Beckstead, for the record, has high expectations of people, and at times, he challenged the care doctors and nurses were giving to his son. In family medical situations, being a strong advocate for a patient can sometimes be all that stands between treatment and neglect. So Beckstead decided to be an advocate. Perhaps, he says, he was too aggressive an advocate for his son – because his advocacy will continue to haunt him even after his case is settled. Particularly since his perspective, as a parent, now has to go up against that of his physicians, who clearly don’t feel directly responsible for Spencer’s death.

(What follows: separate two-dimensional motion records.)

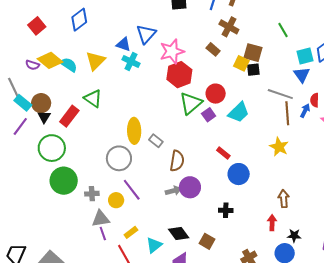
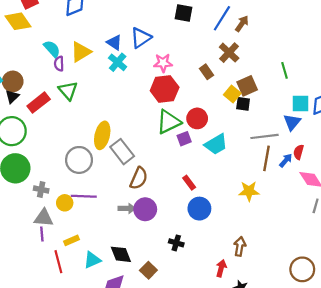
pink star: (172, 51) -> (163, 63), size x0.7
brown square: (253, 53) -> (247, 86), turned 36
yellow diamond: (50, 60) -> (18, 21), moved
purple semicircle: (32, 65) -> (59, 64), moved, turned 56
gray line: (280, 94) -> (264, 136), turned -40
gray rectangle: (156, 141) -> (122, 152), size x1.6
yellow star: (279, 147) -> (249, 191), turned 30
purple line: (132, 190) -> (84, 196), turned -65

“Spencer was stable at the time and had been, as we have already outlined, for the past month,” Farrell insists in her deposition. “His final demise occurred on the 7th of September. And if he had been discharged and this happened at home, am I still responsible for his care?

“I know that looking at it three years later and sitting here, that I would never be able to change the course of events and would have changed anything that would have affected Spencer’s outcome, and neither would any of my colleagues. … None of us could have done anything to save him.”

And perhaps that is the case – it is possible that nobody could have fixed the problem that killed Spencer. But it’s the following line in Farrell’s deposition that Beckstead particularly disagrees with:

“Spencer died on Sept. the 7th, I was not responsible in any way for his death.”